The instrument is installed to a radial thermal neutron beam and placed in a separated measuring hall. The monochromator system consists of a fast double and the two single choppers and a straight neutron guide with 2.5x10 cm2 cross section at the end. The double chopper is designed for a maximum speed of 12000 rpm. While in high resolution mode the very short - 10µs – neutron pulse and the 25m total flight path allows us to obtain a diffractogram with an accuracy of 1.5x10-3Å (at back scattering mode) in a single measurement on polycrystalline materials, in low resolution mode liquid diffraction can be performed at good neutron intensity up to 12.5Å-1 scattering vector. The beam is filtered by single crystal silicon against fast neutrons. The double disk chopper (Ch1 and Ch2) has two windows: a 1.5° opening for short pulses (10 μs) and a 15° window for long variable pulses (20–200 μs), They can be operate in parallel and counter rotating mode. The latter option is used to produce very short pulses at high speed. To minimize the opening time the neutron beam is reduced from 25 to 10 mm width at the position of the pulse choppers using a 4.5m compressor neutron guide section before and a same decompressor after them (see Figure 1). Ch3 limits crosstalk between different pulses and Ch4 prevents frame overlap.
The instrument is recently equipped with a large surface back-scattering detector bank consist of 88 pieces of squashed 3He tube (Figure 3). It cover 20° scattering angle (2θ=145°-165°). The data are acquisited in so called "list" or "time stamping" mode: all the event on the detector, the chopper signals and optionally changes in the sample environment are registered with the time passed since the starting of the experiment. In this mode many uncertainties can be filtered out during the treatment and re-treatments and allows to perform time dependent in-situ experiment in a single measurement.

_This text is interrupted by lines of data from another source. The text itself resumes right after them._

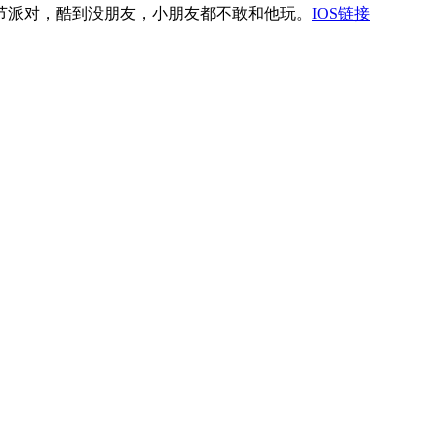
节派对，酷到没朋友，小朋友都不敢和他玩。
IOS链接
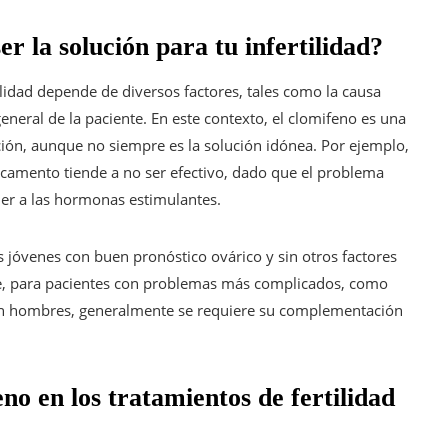
er la solución para tu infertilidad?
ilidad depende de diversos factores, tales como la causa
general de la paciente. En este contexto, el clomifeno es una
ión, aunque no siempre es la solución idónea. Por ejemplo,
dicamento tiende a no ser efectivo, dado que el problema
der a las hormonas estimulantes.
s jóvenes con buen pronóstico ovárico y sin otros factores
nte, para pacientes con problemas más complicados, como
d en hombres, generalmente se requiere su complementación
eno en los tratamientos de fertilidad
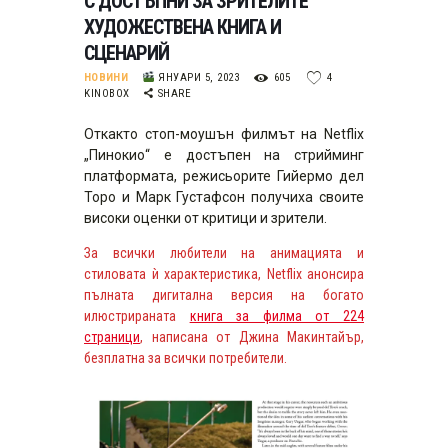
С ДОСТЪПНИ ЗА ЗРИТЕЛИТЕ
ХУДОЖЕСТВЕНА КНИГА И
СЦЕНАРИЙ
НОВИНИ
ЯНУАРИ 5, 2023
605
4
KINOBOX
SHARE
Откакто стоп-моушън филмът на Netflix
„Пинокио“ e достъпен на стрийминг
платформата, режисьорите Гийермо дел
Торо и Марк Густафсон получиха своите
високи оценки от критици и зрители.
За всички любители на анимацията и
стиловата ѝ характеристика, Netflix анонсира
пълната дигитална версия на богато
илюстрираната
книга за филма от 224
страници
, написана от Джина Макинтайър,
безплатна за всички потребители.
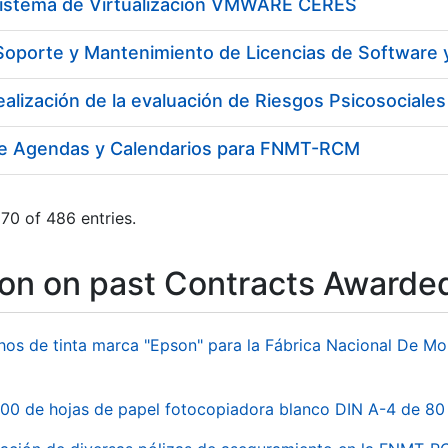
Sistema de Virtualización VMWARE CERES
de Agendas y Calendarios para FNMT-RCM
70 of 486 entries.
ion on past Contracts Awarde
hos de tinta marca "Epson" para la Fábrica Nacional De M
00 de hojas de papel fotocopiadora blanco DIN A-4 de 80 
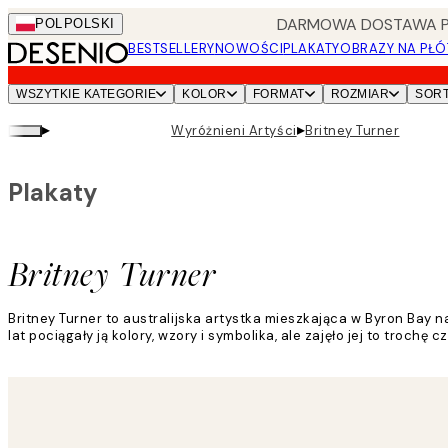
Skip
DARMOWA DOSTAWA PRZ
POL
POLSKI
to
BESTSELLERY
NOWOŚCI
PLAKATY
OBRAZY NA PŁÓ
main
content.
WSZYTKIE KATEGORIE
KOLOR
FORMAT
ROZMIAR
SOR
▸
▸
Wyróżnieni Artyści
Britney Turner
Plakaty
Britney Turner
Britney Turner to australijska artystka mieszkająca w Byron Bay n
lat pociągały ją kolory, wzory i symbolika, ale zajęło jej to trochę
Czytaj więcej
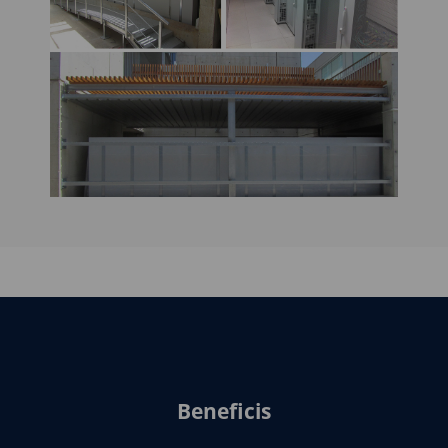
Beneficis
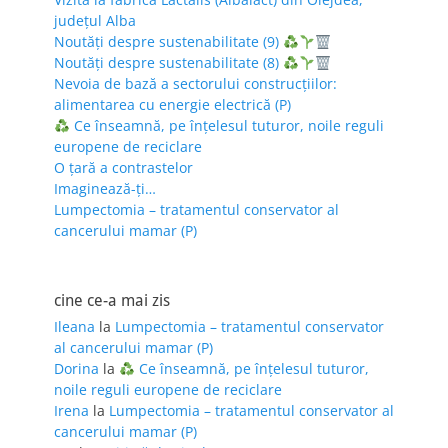
județul Alba
Noutăți despre sustenabilitate (9)
Noutăți despre sustenabilitate (8)
Nevoia de bază a sectorului construcțiilor:
alimentarea cu energie electrică (P)
Ce înseamnă, pe înțelesul tuturor, noile reguli
europene de reciclare
O țară a contrastelor
Imaginează-ți…
Lumpectomia – tratamentul conservator al
cancerului mamar (P)
cine ce-a mai zis
Ileana
la
Lumpectomia – tratamentul conservator
al cancerului mamar (P)
Dorina
la
Ce înseamnă, pe înțelesul tuturor,
noile reguli europene de reciclare
Irena
la
Lumpectomia – tratamentul conservator al
cancerului mamar (P)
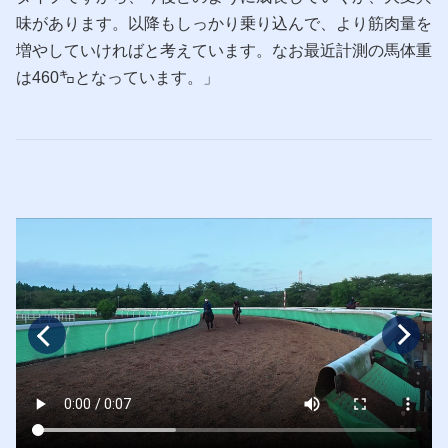
味があります。以降もしっかり乗り込んで、より筋肉量を
増やしていければと考えています。なお最近計測の馬体重
は460㌔となっています。」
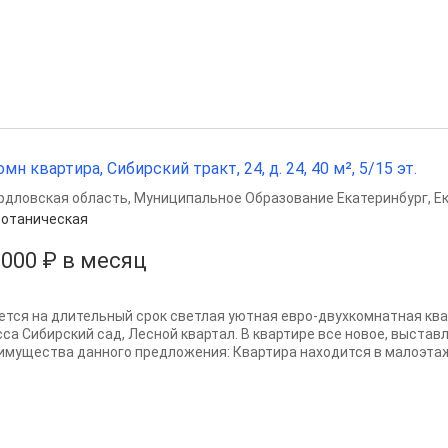
омн квартира, Сибирский тракт, 24, д. 24, 40 м², 5/15 эт.
рдловская область
,
Муниципальное Образование Екатеринбург
,
Е
отаническая
 000 ₽ в месяц
ется на длительный срок светлая уютная евро-двухкомнатная кв
сса Сибирский сад, Лесной квартал. В квартире все новое, выстав
имущества данного предложения: Квартира находится в малоэтажн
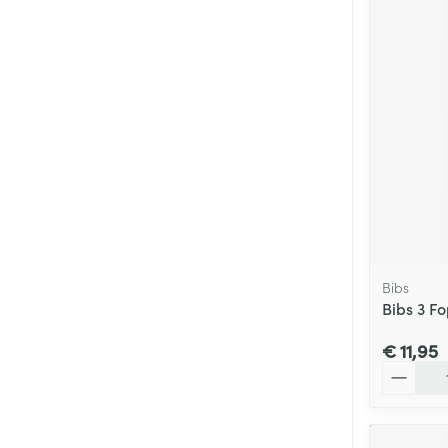
Bibs
Bibs 3 F
€ 11,95
Aantal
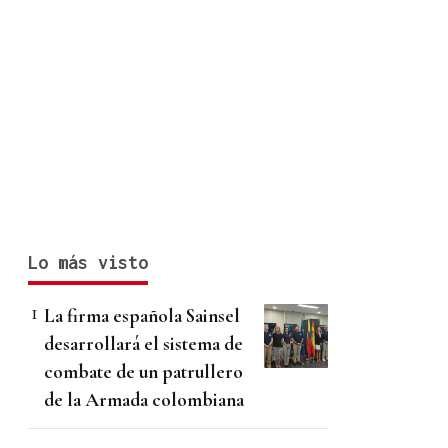
Lo más visto
La firma española Sainsel
desarrollará el sistema de
combate de un patrullero
de la Armada colombiana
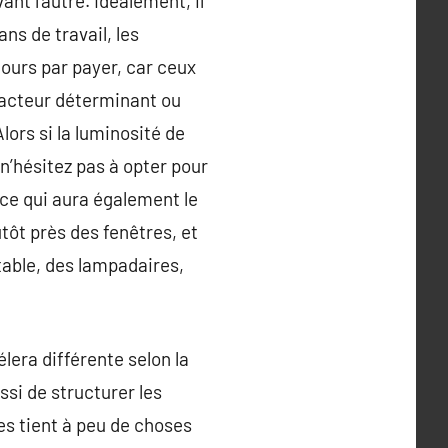
nt l’autre. Idéalement, il
ns de travail, les
jours par payer, car ceux
 facteur déterminant ou
lors si la luminosité de
 n’hésitez pas à opter pour
 ce qui aura également le
utôt près des fenêtres, et
table, des lampadaires,
era différente selon la
ssi de structurer les
tes tient à peu de choses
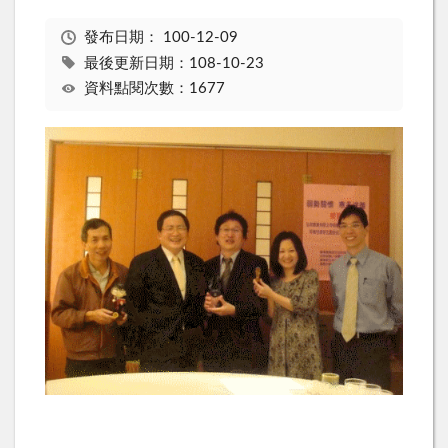
發布日期：
100-12-09
最後更新日期：108-10-23
資料點閱次數：1677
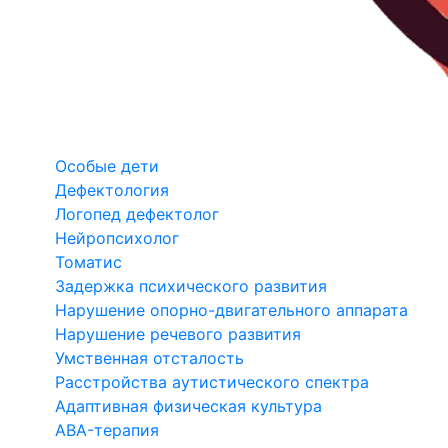
Особые дети
Дефектология
Логопед дефектолог
Нейропсихолог
Томатис
Задержка психического развития
Нарушение опорно-двигательного аппарата
Нарушение речевого развития
Умственная отсталость
Расстройства аутистического спектра
Адаптивная физическая культура
ABA-терапия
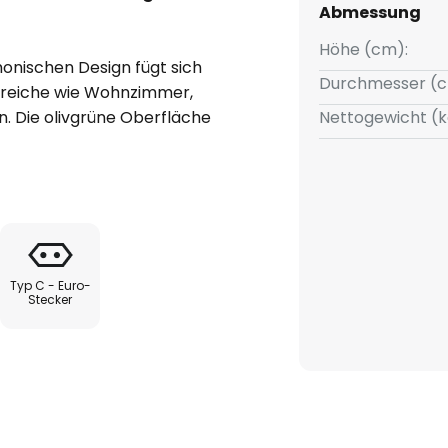
Abmessung
Höhe (cm):
onischen Design fügt sich
Durchmesser (c
ereiche wie Wohnzimmer,
. Die olivgrüne Oberfläche
Nettogewicht (k
 Ästhetik, die sowohl mit
inrichtungsstilen harmoniert.
schleuchte Melody für Qualität
chten Gestaltung und den
wird sie zum stilvollen
Typ C - Euro-
r beleuchtet, sondern auch
Stecker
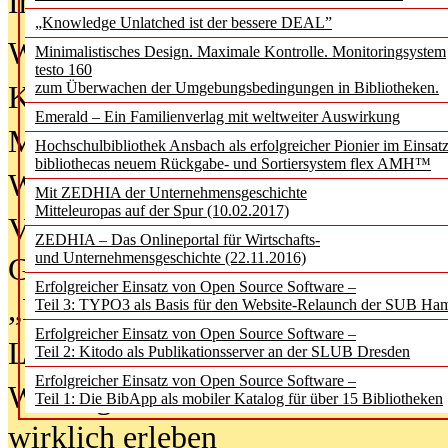
In der Ausgabe
06/2026
(August 20
„Knowledge Unlatched ist der bessere DEAL”
Was Hochschul­bibliotheken von i
Minimalistisches Design. Maximale Kontrolle. Monitoringsystem
testo 160
zum Überwachen der Umgebungsbedingungen in Bibliotheken.
Kinder in der digitalen Welt
Emerald – Ein Familienverlag mit weltweiter Auswirkung
Metadaten als Infrastruktur
Hochschulbibliothek Ansbach als erfolgreicher Pionier im Einsat
bibliothecas neuem Rückgabe- und Sortiersystem flex AMH™
Wenn Bots katalogisieren
Mit ZEDHIA der Unternehmensgeschichte
Mitteleuropas auf der Spur (10.02.2017)
Von Abschlusskleidern bis
ZEDHIA – Das Onlineportal für Wirtschafts-
und Unternehmensgeschichte (22.11.2016)
Geisterjagd-Ausrüstung in der
Erfolgreicher Einsatz von Open Source Software –
„Library of Things“ unterwegs
Teil 3: TYPO3 als Basis für den Website-Relaunch der SUB Ha
Erfolgreicher Einsatz von Open Source Software –
Lesen als Infrastrukturaufgabe
Teil 2: Kitodo als Publikationsserver an der SLUB Dresden
Erfolgreicher Einsatz von Open Source Software –
Wie Jugendliche Social Media
Teil 1: Die BibApp als mobiler Katalog für über 15 Bibliotheken
wirklich erleben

Figure 1. Instrument Layout
|Total flight path from chopper 1||L=25m|
|Wavelength range||0.08-0.5 nm|
|Bandwidth in single experiment Δλ||from 0.4 nm to 0.08 nm (200 Hz)|
|Straight neutron guide cross section||25x100 mm2|
|Coating||supermirror NiTi, m=2|
|Beam flux at opened windows||4x107 neutron/s/cm2|
|Pulse length||10-1000 µs|
|Max. speed for the double chopper||12000 rpm|
Table 1. Main parameters
Figure 2. The medium resolution wide-band spectra from sintered alumina illustrates the d-spacing range available for high resolution at back scattering
Figure 3. Detector bank